Coronavirus fears are gripping markets and sending ASX shares tumbling. The ASX Ltd (ASX: ASX) share price is down 6.54% this month but is faring better than many others. But do you really know what drives the exchange and how COVID-19 could impact it?
Why coronavirus is hitting the ASX Ltd share price
First of all, it's important to recognise that coronavirus fears are hitting almost all ASX shares. Apart from ASX supermarket shares that are benefitting from a surge in sales, it's hard to find positives right now. But amidst the large sell-offs, the ASX Ltd share price has only fallen 6.54%.
The ASX makes money in several ways and could benefit from these diversified earnings streams. The group provides a service for companies to list and raise capital, makes a commission on the execution of ASX-listed share trades and by providing derivatives markets.

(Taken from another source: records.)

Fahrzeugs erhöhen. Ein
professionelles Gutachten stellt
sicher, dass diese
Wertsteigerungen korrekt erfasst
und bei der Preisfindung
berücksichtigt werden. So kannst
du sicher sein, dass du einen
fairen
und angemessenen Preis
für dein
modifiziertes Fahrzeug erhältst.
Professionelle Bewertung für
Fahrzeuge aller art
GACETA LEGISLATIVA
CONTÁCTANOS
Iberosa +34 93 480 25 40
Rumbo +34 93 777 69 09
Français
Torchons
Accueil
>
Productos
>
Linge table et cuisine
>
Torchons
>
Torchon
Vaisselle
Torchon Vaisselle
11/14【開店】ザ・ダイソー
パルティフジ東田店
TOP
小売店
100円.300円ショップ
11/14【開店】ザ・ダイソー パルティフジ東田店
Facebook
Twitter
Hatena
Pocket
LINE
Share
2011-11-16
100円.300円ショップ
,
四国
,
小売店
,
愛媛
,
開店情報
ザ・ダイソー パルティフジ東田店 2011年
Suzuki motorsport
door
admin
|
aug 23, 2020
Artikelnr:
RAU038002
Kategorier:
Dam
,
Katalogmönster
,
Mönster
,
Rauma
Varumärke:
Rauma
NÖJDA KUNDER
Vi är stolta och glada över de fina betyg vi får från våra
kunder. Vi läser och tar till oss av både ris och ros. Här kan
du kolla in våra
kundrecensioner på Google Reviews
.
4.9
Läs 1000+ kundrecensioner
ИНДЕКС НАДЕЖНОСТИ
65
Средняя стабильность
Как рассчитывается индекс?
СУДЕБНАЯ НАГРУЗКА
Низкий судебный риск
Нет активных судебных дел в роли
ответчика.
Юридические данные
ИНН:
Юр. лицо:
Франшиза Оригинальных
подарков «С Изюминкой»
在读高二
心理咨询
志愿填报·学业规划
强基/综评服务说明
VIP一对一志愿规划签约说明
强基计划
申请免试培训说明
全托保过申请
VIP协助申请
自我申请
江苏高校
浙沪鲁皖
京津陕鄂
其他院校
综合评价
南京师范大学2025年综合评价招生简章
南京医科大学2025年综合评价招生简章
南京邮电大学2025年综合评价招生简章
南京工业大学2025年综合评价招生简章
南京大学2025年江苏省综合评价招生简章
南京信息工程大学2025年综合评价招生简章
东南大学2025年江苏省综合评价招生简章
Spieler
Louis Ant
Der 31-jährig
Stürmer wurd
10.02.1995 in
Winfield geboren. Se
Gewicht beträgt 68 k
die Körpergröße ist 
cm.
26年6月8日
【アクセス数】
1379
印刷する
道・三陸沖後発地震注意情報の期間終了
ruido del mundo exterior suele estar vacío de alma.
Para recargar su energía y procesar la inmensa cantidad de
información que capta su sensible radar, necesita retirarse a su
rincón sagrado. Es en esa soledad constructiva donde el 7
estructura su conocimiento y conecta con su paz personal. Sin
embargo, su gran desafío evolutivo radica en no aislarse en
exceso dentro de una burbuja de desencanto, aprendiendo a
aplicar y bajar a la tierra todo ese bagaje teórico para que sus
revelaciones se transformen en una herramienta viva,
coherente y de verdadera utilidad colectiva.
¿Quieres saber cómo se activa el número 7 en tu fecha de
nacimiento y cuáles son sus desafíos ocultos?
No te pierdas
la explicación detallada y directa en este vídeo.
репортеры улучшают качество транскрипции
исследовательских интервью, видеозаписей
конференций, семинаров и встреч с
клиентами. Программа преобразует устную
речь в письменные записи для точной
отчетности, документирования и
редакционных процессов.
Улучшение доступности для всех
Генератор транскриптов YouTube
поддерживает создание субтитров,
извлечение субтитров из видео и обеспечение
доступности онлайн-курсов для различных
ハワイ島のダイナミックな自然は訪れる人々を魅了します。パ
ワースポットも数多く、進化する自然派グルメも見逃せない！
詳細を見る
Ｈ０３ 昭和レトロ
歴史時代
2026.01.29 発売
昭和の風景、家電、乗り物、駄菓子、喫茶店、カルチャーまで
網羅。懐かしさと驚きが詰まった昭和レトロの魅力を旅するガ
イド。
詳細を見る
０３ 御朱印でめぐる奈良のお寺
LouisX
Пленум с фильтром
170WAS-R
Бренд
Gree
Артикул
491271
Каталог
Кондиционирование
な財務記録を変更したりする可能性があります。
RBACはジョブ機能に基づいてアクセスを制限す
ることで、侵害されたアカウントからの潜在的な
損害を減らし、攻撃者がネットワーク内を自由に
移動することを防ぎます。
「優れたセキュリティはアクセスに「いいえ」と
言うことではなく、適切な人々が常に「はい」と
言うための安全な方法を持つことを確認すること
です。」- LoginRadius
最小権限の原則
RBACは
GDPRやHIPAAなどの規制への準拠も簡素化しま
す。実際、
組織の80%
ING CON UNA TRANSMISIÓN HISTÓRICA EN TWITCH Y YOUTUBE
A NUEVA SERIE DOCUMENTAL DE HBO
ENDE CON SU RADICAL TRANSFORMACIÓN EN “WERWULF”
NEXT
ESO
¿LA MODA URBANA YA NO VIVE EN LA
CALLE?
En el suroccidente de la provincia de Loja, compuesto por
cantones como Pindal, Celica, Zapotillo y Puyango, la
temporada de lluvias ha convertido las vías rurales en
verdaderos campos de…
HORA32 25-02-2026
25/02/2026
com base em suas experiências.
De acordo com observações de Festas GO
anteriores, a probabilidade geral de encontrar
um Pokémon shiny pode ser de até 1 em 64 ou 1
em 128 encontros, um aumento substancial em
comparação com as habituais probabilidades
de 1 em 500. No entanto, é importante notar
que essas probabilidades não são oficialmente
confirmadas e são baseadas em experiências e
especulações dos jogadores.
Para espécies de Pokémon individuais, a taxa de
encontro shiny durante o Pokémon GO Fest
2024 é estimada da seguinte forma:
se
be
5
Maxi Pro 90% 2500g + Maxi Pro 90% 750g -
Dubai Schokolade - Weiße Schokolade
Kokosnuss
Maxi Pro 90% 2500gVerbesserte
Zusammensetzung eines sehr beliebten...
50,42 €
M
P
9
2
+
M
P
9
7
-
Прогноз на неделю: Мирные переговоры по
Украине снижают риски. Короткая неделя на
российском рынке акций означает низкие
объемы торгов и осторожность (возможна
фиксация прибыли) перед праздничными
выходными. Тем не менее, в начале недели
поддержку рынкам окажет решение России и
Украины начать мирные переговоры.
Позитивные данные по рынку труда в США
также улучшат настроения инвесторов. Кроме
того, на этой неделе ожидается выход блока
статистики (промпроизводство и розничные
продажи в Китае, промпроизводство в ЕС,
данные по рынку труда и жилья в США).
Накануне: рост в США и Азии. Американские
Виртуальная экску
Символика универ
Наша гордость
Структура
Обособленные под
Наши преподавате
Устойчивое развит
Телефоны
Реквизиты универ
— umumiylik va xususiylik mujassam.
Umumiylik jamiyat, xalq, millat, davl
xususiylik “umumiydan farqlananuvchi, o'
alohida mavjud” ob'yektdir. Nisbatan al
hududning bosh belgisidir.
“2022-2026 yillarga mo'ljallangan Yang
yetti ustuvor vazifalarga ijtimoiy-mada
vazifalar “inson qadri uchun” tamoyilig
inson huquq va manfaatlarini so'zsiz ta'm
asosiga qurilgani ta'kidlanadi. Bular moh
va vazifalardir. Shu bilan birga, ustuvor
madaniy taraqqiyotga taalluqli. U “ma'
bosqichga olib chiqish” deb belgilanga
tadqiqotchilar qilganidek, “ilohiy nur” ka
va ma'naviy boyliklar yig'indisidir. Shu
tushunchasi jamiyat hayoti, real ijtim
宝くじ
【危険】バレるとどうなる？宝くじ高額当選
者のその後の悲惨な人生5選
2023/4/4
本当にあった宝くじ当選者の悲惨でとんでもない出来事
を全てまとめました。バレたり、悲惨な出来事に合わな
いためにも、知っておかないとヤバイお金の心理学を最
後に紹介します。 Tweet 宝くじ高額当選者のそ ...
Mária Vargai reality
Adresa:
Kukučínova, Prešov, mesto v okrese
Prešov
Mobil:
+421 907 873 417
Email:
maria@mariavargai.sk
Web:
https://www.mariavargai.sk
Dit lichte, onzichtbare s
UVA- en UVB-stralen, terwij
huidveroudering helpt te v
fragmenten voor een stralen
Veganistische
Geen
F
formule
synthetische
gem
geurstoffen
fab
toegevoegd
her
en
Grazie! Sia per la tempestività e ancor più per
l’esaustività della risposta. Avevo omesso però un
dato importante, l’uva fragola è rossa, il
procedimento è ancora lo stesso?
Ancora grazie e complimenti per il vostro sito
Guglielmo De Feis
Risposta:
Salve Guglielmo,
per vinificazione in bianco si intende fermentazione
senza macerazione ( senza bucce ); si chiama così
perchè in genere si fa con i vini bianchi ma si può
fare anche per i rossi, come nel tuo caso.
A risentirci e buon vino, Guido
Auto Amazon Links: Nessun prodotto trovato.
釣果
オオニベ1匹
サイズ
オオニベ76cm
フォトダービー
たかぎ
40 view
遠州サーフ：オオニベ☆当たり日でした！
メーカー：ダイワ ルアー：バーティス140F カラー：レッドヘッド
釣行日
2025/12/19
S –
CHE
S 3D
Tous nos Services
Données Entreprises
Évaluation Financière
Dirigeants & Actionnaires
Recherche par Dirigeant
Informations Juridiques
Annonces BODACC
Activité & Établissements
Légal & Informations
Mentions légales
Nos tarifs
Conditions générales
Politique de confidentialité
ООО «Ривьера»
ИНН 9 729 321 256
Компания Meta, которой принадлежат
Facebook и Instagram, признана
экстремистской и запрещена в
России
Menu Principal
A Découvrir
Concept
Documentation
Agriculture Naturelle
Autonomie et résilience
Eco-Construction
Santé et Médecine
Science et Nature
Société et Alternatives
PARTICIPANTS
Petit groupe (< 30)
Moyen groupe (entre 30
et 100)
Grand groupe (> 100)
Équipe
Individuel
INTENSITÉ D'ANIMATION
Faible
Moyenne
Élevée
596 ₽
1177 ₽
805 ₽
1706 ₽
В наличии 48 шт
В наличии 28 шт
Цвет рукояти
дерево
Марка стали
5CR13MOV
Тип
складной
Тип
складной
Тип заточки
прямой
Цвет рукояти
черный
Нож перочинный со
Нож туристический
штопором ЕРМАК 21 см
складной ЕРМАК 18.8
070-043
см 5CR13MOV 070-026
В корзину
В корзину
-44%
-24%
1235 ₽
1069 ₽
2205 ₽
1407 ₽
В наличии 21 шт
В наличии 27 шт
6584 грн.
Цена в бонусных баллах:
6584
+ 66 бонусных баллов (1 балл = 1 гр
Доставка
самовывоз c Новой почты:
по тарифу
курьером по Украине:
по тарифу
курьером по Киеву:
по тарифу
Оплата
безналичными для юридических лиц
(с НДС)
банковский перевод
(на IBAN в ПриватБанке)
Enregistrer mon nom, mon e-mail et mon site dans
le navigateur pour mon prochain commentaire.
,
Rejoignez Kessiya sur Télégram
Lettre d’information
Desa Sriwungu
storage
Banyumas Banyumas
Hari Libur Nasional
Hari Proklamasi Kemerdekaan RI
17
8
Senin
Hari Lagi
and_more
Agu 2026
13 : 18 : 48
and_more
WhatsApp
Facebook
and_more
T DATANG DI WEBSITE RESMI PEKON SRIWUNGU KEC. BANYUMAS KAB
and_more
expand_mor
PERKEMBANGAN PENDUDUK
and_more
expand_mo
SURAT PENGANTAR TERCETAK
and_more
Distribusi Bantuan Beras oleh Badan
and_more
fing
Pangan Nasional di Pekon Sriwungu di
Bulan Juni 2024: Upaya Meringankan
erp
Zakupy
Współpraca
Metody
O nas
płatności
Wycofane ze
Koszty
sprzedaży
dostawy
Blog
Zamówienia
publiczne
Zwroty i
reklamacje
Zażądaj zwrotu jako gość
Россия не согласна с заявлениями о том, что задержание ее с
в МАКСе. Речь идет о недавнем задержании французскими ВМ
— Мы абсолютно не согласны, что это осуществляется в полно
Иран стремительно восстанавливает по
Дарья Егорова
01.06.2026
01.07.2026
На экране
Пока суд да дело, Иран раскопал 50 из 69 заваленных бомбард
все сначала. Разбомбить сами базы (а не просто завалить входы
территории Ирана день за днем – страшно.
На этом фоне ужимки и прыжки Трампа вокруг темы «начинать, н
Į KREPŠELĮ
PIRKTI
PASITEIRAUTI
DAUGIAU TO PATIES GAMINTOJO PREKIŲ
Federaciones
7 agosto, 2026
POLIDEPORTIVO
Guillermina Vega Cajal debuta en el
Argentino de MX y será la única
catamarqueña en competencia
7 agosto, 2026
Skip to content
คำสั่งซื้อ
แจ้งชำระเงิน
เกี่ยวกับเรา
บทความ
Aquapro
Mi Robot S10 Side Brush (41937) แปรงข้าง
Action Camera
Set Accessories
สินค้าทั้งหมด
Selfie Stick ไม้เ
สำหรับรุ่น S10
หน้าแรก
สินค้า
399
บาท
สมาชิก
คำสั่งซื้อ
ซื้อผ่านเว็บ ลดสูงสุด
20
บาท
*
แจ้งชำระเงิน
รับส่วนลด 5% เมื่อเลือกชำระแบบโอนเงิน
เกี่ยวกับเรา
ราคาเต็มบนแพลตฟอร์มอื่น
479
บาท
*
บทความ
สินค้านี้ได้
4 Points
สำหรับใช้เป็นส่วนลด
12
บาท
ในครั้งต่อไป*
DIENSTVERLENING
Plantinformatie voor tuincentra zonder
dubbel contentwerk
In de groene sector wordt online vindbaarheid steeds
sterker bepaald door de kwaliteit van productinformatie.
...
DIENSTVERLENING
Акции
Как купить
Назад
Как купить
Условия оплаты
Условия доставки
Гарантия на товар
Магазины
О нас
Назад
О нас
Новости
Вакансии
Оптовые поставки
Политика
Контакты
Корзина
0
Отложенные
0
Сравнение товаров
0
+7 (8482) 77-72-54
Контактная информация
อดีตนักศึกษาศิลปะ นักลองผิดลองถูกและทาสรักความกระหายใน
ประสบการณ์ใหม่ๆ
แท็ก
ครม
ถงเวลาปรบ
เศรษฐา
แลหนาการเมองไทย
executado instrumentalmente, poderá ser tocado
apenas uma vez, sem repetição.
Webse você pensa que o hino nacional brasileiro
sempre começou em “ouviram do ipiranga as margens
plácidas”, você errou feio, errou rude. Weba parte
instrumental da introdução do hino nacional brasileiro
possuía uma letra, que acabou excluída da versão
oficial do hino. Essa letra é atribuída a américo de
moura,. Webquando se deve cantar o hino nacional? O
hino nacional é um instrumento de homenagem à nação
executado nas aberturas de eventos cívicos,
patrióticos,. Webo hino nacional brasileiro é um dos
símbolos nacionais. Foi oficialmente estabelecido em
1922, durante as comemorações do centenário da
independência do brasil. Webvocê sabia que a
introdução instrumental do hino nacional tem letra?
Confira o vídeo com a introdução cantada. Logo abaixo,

Future growth could come from either more ASX-listed companies or new product development. Despite COVID-19 fears, the actual composition of the ASX hasn't changed much. That's not to say it can't in the future, but just that there will be a lag unlike the immediate impact on some ASX 200 shares.
Should you buy into ASX Ltd right now?
I personally don't think the ASX Ltd share price is in the buy zone just yet. I would expect to see fewer IPOs with equity markets being as choppy as they are. That means less potential revenue for ASX Ltd in 2020, or at least until this pandemic is under control. While I wouldn't consider it an appropriate hedge right now, it may not be the worst share to buy.
That's not to say that there aren't buying opportunities on the ASX right now. Even if they plummet, markets will recover and trend upwards in the long-term. Understanding and respecting that is the key to a successful investment strategy for decades to come.